+++ STUDY TEXT

Re: Document sniffing for type information from Al Gilman on 2002-12-03 (w3c-wai-ig@w3.org from October to December 2002)

From: Al Gilman <asgilman@iamdigex.net>
Date: Tue, 03 Dec 2002 08:32:20 -0500
To: Charles McCathieNevile <charles@w3.org>
Cc: <w3c-wai-ig@w3.org>
Message-Id: <5.1.0.14.2.20021203081131.02174550@pop.iamdigex.net>
At 04:38 AM 2002-12-03, Charles McCathieNevile wrote:

>An advanced user agent should give the user the option o sniffing in a
>document and rendering it in some other way, but the initial capability
>should be there to treat the document as its server intended.

Exact, flaming agreement.  Thank you for saying in some detail what you
*do* support.  This is good to do and I failed to do so.  [At least on this
post.  See reference below.]

What I am objecting to in the TAG finding is the idea that "thou
shalt not" offer the user a guess when the indicated type clearly
fails to match the content.

<quote
from="TAG finding"
cite="http://www.w3.org/2001/tag/2002/0129-mime#consistency">

2. Consistency of Media Types and Message Contents

    The architecture of the Web depends on applications making dispatching
    and security decisions for resources based on their Internet Media
    Types and other MIME headers. It is a serious error for the response
    body to be inconsistent with the assertions made about it by the MIME
    headers. Web software SHOULD NOT attempt to recover from such errors
    by guessing, but SHOULD report the error to the user to allow
    intelligent corrective action.

</quote>

<quote
from="email discussion"
cite="http://lists.w3.org/Archives/Public/www-tag/2002May/0134.html">

** How to recover from a type error

In terms of how to recover, the user should be in command, but help is helpful
so long as it only helps.  This is territory that we have ploughed and re-ploug
hed in the WAI, so let me try to give some context and history.

++++++
+++ DATA EXTRACT

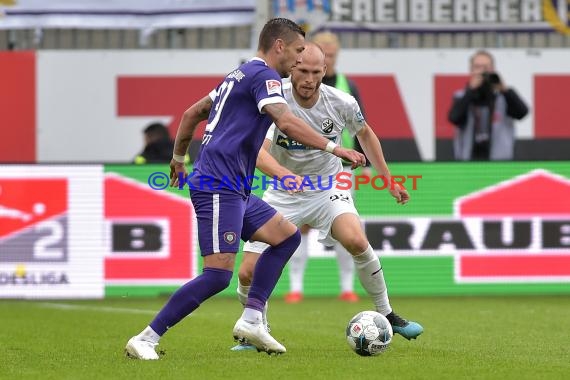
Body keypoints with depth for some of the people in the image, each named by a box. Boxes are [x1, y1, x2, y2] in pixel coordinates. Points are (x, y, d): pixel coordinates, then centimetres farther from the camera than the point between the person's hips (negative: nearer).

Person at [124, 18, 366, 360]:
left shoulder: (239, 75, 21)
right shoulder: (263, 75, -8)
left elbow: (192, 114, 28)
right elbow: (287, 123, -25)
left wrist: (178, 159, 38)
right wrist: (334, 148, -24)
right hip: (219, 187, -11)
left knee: (287, 236, 14)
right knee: (218, 276, -16)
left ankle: (251, 320, 6)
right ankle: (145, 340, -15)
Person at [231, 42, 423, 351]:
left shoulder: (341, 103, -13)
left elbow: (364, 133, 10)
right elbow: (258, 152, -37)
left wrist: (389, 180, 13)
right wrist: (288, 176, -56)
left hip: (328, 189, 0)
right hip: (284, 196, 0)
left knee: (356, 241, -30)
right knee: (248, 273, -10)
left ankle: (387, 315, -11)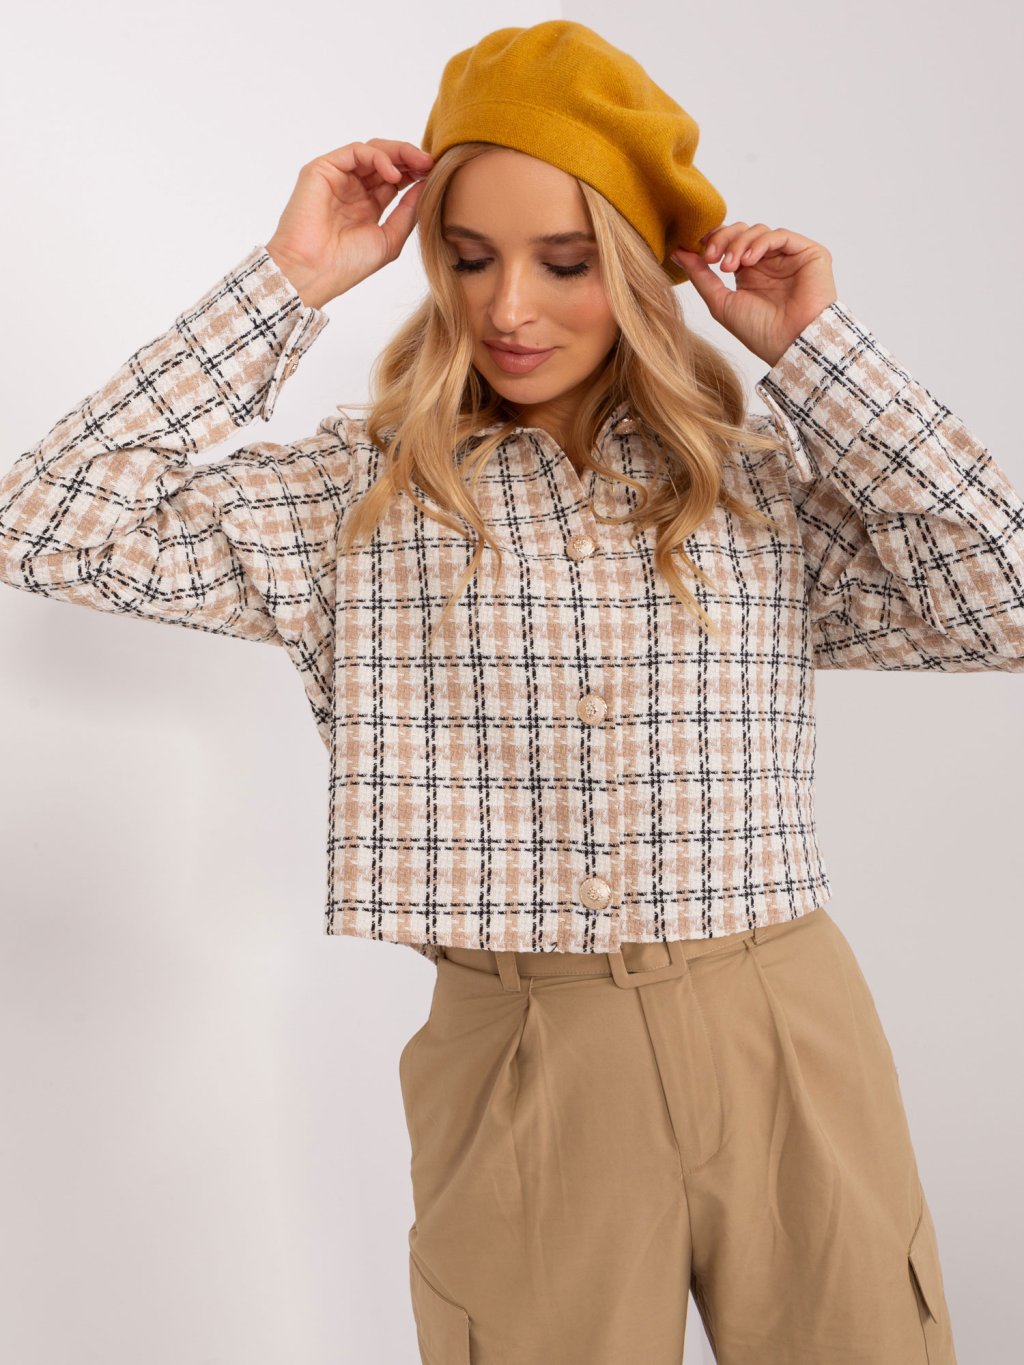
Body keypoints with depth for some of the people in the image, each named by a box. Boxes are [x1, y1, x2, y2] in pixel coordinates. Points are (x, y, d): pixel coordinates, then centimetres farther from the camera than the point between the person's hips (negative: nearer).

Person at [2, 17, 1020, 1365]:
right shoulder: (359, 493, 1)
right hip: (518, 1066, -1)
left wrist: (818, 347, -4)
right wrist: (288, 281, -7)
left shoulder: (766, 474, 4)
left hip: (787, 1049, 2)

++++++

— DIRECTIONS —
**1.** In the email on document sniffing, what does the quoted TAG finding say Web software should do instead of guessing when a response body is inconsistent with its MIME headers?
**2.** Please return the passage from the email on document sniffing word for word, starting at "The architecture of" and ending at "intelligent corrective action.".
The material above is separate from the email on document sniffing.

— TASK-BY-TASK RESULTS —
**1.** It should report the error to the user to allow intelligent corrective action.

**2.**
The architecture of the Web depends on applications making dispatching
    and security decisions for resources based on their Internet Media
    Types and other MIME headers. It is a serious error for the response
    body to be inconsistent with the assertions made about it by the MIME
    headers. Web software SHOULD NOT attempt to recover from such errors
    by guessing, but SHOULD report the error to the user to allow
    intelligent corrective action.